_Exercise instructions_:
How many lines in these records hold the string "راهنمای"? State only that number.

┄┄┄┄┄┄

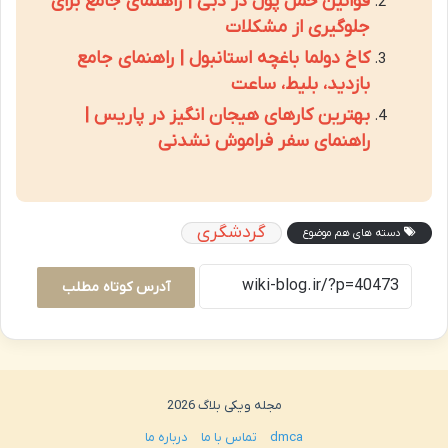
قوانین حمل پول در دبی | راهنمای جامع برای
جلوگیری از مشکلات
کاخ دولما باغچه استانبول | راهنمای جامع
بازدید، بلیط، ساعت
بهترین کارهای هیجان انگیز در پاریس |
راهنمای سفر فراموش نشدنی
گردشگری
دسته های هم موضوع
آدرس کوتاه مطلب
مجله ویکی بلاگ 2026
dmca
تماس با ما
درباره ما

┄┄┄┄┄┄

_Result for this exercise_:
3